## Activity
Search the data for the string "size" and copy each line in which it appears.

## Data

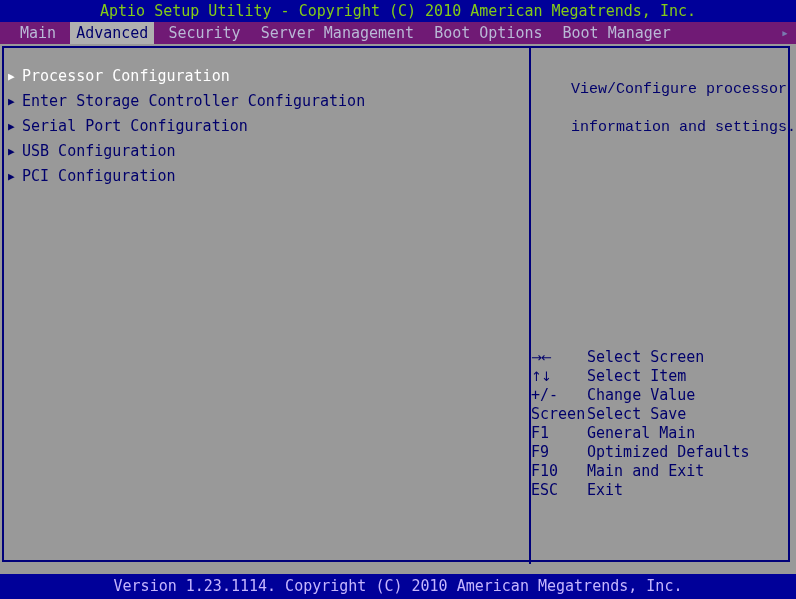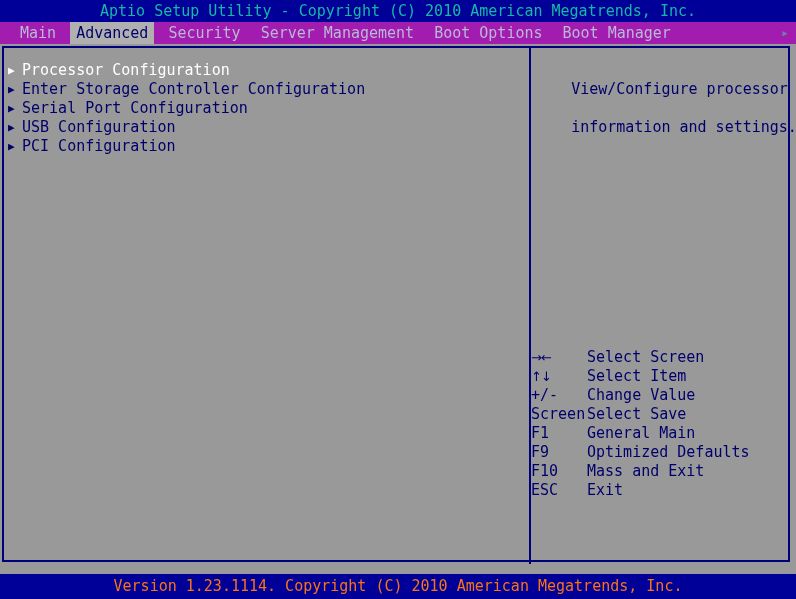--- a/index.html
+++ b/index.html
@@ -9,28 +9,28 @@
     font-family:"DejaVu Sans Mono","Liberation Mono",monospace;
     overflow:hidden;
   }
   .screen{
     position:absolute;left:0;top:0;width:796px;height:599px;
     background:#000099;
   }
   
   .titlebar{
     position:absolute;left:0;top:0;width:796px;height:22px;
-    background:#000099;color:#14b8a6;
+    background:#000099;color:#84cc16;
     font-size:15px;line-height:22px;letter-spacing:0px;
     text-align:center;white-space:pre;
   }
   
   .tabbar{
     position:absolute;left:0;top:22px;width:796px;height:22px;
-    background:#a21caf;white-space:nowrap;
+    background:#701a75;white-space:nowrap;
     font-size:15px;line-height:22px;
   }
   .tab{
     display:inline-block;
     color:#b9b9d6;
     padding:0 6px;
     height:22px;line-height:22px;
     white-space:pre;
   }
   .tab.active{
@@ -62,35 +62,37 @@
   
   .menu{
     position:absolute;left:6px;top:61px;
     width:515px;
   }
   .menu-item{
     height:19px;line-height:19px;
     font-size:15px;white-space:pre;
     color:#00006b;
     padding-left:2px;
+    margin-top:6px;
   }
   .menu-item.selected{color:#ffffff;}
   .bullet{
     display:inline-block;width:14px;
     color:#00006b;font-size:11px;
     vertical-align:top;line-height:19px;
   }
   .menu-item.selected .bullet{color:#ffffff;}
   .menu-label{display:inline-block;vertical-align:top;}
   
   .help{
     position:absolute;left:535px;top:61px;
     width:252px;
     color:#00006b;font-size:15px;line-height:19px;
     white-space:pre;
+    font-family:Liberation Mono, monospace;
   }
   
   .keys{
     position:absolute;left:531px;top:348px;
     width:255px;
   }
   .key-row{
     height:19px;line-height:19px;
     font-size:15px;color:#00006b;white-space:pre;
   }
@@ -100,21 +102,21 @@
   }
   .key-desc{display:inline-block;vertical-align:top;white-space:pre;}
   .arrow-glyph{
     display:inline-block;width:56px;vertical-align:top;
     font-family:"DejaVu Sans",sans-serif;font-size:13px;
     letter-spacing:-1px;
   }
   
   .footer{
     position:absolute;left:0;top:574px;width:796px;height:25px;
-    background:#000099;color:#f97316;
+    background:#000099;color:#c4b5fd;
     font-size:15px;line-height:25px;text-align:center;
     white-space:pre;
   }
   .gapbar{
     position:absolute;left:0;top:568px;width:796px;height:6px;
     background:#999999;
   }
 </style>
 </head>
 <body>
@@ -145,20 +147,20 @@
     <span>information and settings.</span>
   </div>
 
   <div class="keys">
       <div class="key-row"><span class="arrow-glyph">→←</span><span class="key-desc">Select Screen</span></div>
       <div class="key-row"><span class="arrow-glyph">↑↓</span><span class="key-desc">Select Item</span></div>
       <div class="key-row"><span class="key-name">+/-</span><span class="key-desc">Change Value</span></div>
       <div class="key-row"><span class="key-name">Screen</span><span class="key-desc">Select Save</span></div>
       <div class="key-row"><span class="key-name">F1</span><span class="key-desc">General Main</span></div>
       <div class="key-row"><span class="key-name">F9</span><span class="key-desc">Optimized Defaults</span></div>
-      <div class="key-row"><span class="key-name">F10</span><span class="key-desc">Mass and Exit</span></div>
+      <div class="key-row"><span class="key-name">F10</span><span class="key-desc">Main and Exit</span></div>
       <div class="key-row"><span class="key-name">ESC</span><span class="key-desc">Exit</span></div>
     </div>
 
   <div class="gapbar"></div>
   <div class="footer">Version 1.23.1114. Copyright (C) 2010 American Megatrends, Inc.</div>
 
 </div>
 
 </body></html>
==
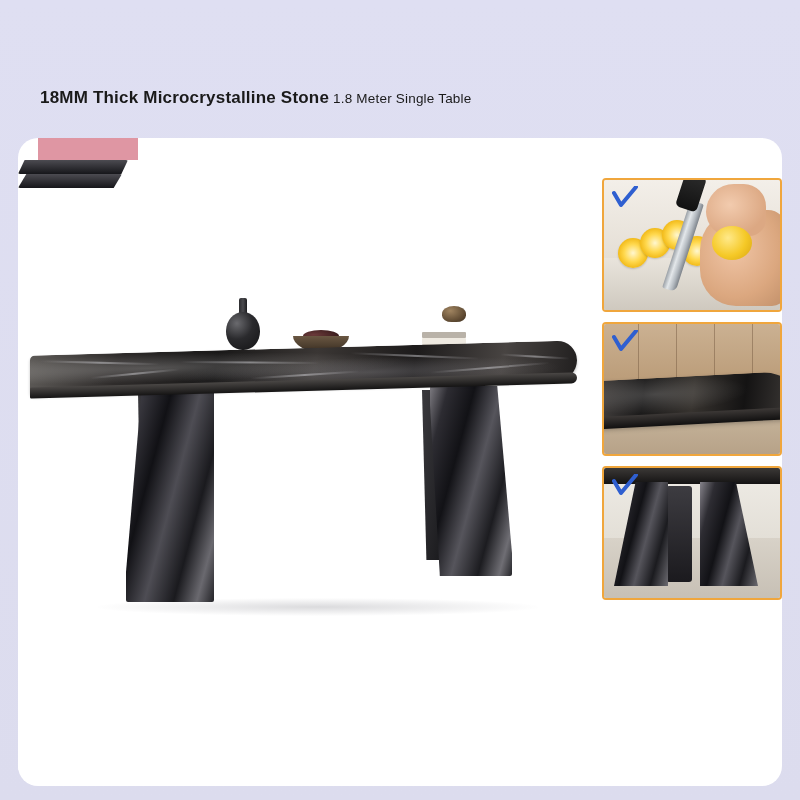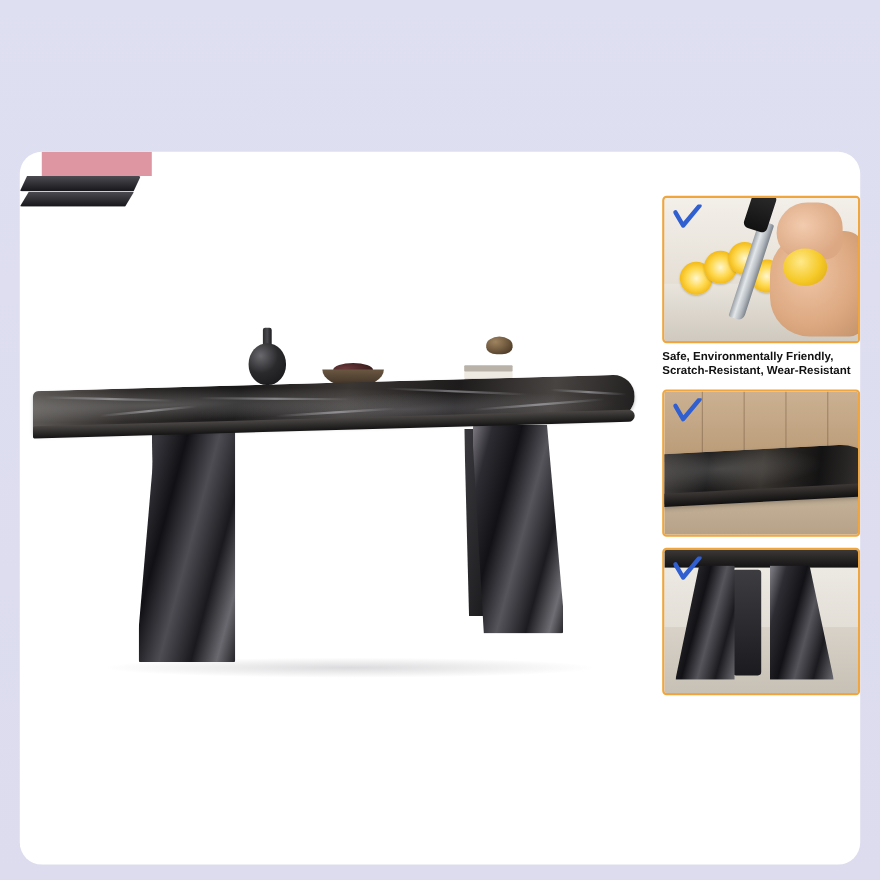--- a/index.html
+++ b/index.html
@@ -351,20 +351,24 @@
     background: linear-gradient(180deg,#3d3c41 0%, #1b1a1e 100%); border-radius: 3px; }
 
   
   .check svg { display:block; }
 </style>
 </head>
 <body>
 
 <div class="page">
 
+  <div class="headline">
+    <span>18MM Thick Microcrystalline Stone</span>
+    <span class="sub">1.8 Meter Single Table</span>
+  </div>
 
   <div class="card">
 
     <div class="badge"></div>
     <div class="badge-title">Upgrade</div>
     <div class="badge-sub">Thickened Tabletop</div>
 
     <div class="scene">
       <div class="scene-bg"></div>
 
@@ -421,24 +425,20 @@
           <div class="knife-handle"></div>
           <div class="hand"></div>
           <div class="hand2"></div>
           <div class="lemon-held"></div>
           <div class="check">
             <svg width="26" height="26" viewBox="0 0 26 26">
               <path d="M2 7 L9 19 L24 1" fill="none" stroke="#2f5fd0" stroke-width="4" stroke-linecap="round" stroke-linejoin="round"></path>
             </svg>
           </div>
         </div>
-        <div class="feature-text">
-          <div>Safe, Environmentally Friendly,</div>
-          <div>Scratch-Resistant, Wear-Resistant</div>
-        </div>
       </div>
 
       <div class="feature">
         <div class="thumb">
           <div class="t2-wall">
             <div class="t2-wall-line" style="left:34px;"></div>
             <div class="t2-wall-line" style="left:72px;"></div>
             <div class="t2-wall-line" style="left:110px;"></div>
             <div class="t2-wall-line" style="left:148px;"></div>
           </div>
---
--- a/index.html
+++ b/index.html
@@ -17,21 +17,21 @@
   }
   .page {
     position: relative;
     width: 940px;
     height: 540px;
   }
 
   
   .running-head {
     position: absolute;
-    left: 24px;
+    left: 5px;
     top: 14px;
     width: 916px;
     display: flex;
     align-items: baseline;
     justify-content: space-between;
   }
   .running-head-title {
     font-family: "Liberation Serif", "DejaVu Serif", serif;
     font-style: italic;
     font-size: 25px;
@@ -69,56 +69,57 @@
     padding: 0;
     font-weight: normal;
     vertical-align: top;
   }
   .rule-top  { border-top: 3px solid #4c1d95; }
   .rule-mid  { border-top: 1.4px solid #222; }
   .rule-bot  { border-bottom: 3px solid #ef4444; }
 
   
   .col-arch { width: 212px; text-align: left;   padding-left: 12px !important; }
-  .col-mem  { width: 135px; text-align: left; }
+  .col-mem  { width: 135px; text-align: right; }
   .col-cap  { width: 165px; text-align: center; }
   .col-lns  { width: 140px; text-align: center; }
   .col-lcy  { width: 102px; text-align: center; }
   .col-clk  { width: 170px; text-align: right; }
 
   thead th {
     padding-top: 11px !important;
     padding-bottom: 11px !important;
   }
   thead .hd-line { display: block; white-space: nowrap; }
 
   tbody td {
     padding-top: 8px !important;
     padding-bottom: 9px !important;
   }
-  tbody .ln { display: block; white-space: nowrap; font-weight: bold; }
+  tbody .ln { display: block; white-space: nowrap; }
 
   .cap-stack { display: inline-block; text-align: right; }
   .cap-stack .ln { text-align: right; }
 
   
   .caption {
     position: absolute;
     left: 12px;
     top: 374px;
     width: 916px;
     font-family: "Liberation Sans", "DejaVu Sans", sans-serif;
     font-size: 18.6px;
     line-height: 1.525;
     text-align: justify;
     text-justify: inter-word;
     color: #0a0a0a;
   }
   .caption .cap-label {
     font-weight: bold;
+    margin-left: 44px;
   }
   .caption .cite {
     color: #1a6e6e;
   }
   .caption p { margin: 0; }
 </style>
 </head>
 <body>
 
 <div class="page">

## Result of this task
     font-size:15px;line-height:22px;letter-spacing:0px;
     font-size:15px;line-height:22px;
     font-size:15px;white-space:pre;
     color:#00006b;font-size:11px;
     color:#00006b;font-size:15px;line-height:19px;
     font-size:15px;color:#00006b;white-space:pre;
     font-family:"DejaVu Sans",sans-serif;font-size:13px;
     font-size:15px;line-height:25px;text-align:center;
     font-size: 25px;
     font-size: 18.6px;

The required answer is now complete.